Comment appréhender un art sans œuvre ?

réflexions sur une esthétique du jazz

Avant-projet pour une intervention le 15 juin prochain dans un colloque sur les « Mutations et adaptations au XXe siècle ». Voir aussi la présentation de la demi-demi-journée où j’interviendrai, rédigée conjointement par Aude Haffen et moi-même. — Ajout du 25.9.07 : les enregistrements des interventions du colloque sont désormais disponible en ligne sur le site du colloque, grâce aux bons soins de votre serviteur...

1.
La plupart des commentateurs du jazz n’ont pas manqué de remarquer que l’essor de cette musique s’est fait en parallèle avec l’apparition du disque, et que les changements de celui-ci ont entraîné des mutations dans celle-là. D’ailleurs, la date de naissance qui est habituellement retenue pour le jazz est la date d’un enregistrement, celui, célèbre, en 1917, de l’Original Dixieland Jass Band. Il faut percevoir ce que tout ceci a de paradoxal, et lever le malentendu qui a trop longtemps gêné la réflexion sur le jazz. Le fait que l’Original Dixieland Jass Band était un quintette de musiciens blancs aurait dû nous en alerter plus tôt.

2.
Les critiques récurrentes que le philosophe allemand Theodor Adorno n’a eu de cesse, pendant des dizaines d’années, d’adresser au jazz ne sont pas étrangères, loin s’en faut, à ce fait, que le jazz via le disque avait partie liée à l’industrie culturelle.
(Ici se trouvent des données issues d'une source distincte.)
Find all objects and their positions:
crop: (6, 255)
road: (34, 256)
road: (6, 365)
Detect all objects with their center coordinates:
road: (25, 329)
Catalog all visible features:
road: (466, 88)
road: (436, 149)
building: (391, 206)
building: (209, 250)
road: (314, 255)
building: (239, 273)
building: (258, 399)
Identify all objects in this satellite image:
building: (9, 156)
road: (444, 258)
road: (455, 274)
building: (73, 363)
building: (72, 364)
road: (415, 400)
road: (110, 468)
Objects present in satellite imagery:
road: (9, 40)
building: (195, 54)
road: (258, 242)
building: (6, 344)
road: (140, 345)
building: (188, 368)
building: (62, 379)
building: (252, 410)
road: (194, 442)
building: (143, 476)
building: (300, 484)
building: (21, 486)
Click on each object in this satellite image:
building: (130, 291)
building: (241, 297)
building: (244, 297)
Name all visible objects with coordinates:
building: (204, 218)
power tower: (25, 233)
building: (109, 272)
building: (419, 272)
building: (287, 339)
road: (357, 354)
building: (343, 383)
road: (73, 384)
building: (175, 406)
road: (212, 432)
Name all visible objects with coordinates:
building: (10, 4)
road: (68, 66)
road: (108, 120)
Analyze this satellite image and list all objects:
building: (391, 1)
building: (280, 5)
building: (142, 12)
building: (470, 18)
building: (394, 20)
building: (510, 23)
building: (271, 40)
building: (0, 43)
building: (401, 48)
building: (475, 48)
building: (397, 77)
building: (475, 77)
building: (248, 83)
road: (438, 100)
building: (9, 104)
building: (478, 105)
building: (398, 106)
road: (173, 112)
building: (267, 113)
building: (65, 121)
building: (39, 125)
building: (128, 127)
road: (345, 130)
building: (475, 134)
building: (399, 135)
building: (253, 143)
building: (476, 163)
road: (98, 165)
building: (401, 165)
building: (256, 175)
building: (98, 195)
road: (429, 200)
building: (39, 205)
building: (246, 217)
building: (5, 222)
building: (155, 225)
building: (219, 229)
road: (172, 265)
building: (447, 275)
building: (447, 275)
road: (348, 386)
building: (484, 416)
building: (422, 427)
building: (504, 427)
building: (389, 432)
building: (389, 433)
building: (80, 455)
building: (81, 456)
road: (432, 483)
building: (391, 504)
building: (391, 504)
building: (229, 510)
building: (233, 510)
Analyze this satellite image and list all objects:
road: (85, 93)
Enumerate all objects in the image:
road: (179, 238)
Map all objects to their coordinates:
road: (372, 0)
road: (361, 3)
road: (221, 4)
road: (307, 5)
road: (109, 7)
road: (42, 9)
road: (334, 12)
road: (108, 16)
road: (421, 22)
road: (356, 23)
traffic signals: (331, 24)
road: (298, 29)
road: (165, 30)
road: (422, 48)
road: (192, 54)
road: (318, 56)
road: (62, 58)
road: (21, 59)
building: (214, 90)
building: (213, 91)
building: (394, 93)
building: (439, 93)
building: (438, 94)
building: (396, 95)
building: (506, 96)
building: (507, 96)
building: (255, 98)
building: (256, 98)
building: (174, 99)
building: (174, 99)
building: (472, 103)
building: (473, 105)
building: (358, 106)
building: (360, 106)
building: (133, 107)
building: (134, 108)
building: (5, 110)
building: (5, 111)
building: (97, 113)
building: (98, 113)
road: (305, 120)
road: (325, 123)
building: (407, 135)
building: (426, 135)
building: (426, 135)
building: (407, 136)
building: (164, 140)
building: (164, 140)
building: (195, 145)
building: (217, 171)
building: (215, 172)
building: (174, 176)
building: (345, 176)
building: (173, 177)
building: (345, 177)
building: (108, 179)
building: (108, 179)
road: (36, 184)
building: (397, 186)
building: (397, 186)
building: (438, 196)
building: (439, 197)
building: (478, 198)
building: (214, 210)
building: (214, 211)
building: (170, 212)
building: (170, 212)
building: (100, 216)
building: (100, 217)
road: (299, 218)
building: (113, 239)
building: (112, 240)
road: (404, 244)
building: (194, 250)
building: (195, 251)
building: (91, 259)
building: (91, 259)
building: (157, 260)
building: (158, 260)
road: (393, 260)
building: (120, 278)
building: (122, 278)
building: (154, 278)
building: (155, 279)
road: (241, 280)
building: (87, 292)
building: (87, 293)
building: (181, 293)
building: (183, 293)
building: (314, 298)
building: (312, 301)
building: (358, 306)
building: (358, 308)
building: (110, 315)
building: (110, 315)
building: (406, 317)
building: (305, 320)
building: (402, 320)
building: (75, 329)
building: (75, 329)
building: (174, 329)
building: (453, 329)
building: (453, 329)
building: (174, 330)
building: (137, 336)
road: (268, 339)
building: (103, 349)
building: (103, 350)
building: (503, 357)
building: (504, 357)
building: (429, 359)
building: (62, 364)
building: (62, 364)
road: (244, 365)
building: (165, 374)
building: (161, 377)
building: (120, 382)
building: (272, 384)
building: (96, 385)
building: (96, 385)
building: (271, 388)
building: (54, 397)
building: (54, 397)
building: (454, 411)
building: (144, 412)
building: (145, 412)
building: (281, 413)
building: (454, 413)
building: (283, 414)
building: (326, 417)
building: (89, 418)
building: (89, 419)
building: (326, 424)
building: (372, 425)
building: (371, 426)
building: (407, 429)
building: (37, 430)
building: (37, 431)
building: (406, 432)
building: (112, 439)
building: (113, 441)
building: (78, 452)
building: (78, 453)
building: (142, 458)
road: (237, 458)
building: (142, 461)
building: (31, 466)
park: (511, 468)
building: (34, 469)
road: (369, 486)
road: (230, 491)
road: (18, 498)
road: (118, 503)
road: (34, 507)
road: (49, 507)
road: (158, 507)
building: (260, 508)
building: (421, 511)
Quelque paradoxale, pour les raisons qu’on va dire, que soit cette alliance du jazz et du disque, on ne saurait faire l’économie de la réflexion sur les complets changements qu’a connus, sans discontinuer depuis un peu plus d’un siècle, le domaine des pratiques artistiques.

3.
Le paradoxe serait là : un disque de jazz ne peut qu’à grand peine prétendre être réellement du jazz. C’est une trahison manifeste que de fixer sur un support ce qui se donne, dans l’instant, pour être irrémédiablement perdu l’instant qui suit. C’est une erreur lourde de conséquences que de confondre ce que donne à voir le simple cliché photographique — le disque —, avec la réalité mouvante et insaisissable (pour céder à mon tour au « cliché » d’un qualificatif quelque peu éculé...).

4.
Il y a tout lieu de penser, en réalité, que le jazz est une musique qui ne produit pas d’œuvres, que l’œuvre de jazz n’existe pas — et surtout pas, comme on le prétend dans certaines universités venues sur le tard à l’étude de cette musique, que l’œuvre de jazz, c’est l’œuvre de jazz enregistrée. Au-delà de la critique de l’industrie culturelle, ceci joue sans doute un rôle important dans l’aversion pour le jazz de la part d’Adorno, lequel restait profondément attaché à la notion d’œuvre d’art, bien qu’il ne se fit aucune illusion sur les périls dont elle était menacée — mais c’est ici qu’est bouclée la boucle, puisque c’est précisément l’industrie culturelle qui a engendré ces périls.

5.
Le combat est probablement irrémédiablement perdu — ce qui n’implique aucunement que l’on soit fondé à cesser de se battre. La société contemporaine consensuelle a émasculé l’art en le ravalant au rang de culture, et la culture elle-même n’existe plus en dehors de la société du spectacle. On voudrait cependant croire que, fût-ce clandestinement, fût-ce en contrebande, sous le manteau, les pratiques artistiques contemporaines — et parmi elles, le jazz —, continuent de véhiculer un contenu, négativement déterminé par la fonction à laquelle on voudrait réduire ces pratiques, contenu qu’il nous faut interroger. Cela ne saurait se faire qu’au prix de forger des outils et des concepts nouveaux, mais sans rien abandonner de l’exigence philosophique des écrits de l’École de Francfort.